State unemployment rate dips from last year
Jobs gains are small but widespread
By JOEL DRESANG
jdresang@journalsentinel.com
Posted: March 29, 2006
All 12 of Wisconsin's metropolitan areas and 55 of the 72 counties posted lower unemployment rates last month than they had in February 2005, the Wisconsin Department of Workforce Development reported Wednesday.
Unemployment in the four-county Milwaukee area hit 5.6% in February, down from 5.7% the year before, as the labor market seems to be settling into a groove after more dramatic improvements just after the 2001 recession.
"Just as recoveries run their course, you can't keep making the big gains over and over," said Bret Mayborne, economic research director at the Metropolitan Milwaukee Association of Commerce.
Statewide, over the last 12 months, the unemployment rate - the portion of the labor force looking but unable to find work - moved to 5.7% from 5.9%.
Preliminary data based on household surveys suggest that among the 12 metro areas, only Janesville (5.9%) and Racine (6.7%) exceeded the state rate.
Estimates from payroll data show the state gaining a net increase of almost 42,000 jobs in the last year. The Milwaukee area also was the only metropolis to have a net loss of jobs from the year before, falling 7,500 jobs.

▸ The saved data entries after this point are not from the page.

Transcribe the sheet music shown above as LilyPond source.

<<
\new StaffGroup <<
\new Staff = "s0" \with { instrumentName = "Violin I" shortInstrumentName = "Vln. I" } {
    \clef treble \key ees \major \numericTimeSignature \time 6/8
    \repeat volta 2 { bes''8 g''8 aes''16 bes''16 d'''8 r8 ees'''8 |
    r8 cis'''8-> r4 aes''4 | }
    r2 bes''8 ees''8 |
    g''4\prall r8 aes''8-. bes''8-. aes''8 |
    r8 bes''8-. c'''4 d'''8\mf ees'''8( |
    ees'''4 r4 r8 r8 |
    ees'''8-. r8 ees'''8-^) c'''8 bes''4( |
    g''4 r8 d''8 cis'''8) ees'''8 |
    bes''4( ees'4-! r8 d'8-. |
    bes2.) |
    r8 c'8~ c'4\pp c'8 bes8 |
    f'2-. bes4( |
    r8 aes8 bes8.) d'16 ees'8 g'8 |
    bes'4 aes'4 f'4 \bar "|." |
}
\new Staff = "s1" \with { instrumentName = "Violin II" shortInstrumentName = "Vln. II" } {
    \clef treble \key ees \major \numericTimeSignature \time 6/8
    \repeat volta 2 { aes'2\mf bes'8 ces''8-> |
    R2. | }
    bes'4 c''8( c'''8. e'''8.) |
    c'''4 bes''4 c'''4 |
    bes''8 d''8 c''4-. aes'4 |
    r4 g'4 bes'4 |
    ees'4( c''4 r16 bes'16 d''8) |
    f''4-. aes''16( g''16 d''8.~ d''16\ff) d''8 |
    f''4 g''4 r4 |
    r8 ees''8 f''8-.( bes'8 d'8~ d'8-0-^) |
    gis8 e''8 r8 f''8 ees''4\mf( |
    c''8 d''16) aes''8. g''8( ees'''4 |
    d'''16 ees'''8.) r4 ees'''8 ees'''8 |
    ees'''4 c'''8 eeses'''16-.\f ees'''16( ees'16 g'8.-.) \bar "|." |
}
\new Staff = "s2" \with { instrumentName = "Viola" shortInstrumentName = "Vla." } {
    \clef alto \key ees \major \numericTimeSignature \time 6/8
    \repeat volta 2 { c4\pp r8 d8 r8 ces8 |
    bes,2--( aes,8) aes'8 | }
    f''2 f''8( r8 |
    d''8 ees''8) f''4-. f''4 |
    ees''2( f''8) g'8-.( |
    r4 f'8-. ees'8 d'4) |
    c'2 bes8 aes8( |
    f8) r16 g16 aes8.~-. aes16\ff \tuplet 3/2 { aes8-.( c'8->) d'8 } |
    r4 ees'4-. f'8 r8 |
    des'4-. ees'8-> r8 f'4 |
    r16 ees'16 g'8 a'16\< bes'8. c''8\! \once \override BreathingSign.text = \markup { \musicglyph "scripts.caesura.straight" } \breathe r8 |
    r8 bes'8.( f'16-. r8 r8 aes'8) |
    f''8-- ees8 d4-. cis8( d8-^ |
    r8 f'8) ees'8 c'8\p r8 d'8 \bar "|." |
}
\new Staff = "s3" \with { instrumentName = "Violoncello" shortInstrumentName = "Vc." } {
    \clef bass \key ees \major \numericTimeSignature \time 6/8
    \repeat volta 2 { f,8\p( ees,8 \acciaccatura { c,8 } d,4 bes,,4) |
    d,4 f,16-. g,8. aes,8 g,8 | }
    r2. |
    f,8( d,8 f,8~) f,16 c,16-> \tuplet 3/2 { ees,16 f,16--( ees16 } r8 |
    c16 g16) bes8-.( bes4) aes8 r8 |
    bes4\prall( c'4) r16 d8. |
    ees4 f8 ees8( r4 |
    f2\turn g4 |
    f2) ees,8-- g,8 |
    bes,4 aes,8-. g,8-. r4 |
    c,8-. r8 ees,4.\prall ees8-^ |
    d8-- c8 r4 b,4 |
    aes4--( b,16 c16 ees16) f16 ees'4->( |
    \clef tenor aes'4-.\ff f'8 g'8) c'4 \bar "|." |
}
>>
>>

Jeff Sachse, a state labor economist based in Pewaukee, pointed to dips in retail employment and professional and business services as the chief culprits in the Milwaukee area job loss.
"Everything else looks to be fairly stable," Sachse said.
Retailers dropped 4,200 positions from February 2005, a decline that Sachse said might be a factor of the timing of when stores took holiday workers off their payrolls.
A slight move away from temporary workers could account for some of the 3,600 fewer business service jobs since February 2005. As employers feel more secure about the work force levels they can maintain, they're likely to look more for permanent hires, Mayborne said.
"The temporary market has certainly shifted," said Joel Buffington, vice president at Elite Human Capital Group, a professional recruiting and staffing agency in Brookfield.
From when the firm started three years ago, more jobseekers are not unemployed but looking for better positions, Buffington said.
"The market is still pretty vibrant in terms of employees looking for work," Buffington said. And though he doesn't see employers getting any less choosy about whom they hire, he suggested that jobseekers can be more demanding.
"Today, to find somebody who's good - who has the qualifications and doesn't have any of the personality flaws - those people are hard to find," Buffington said.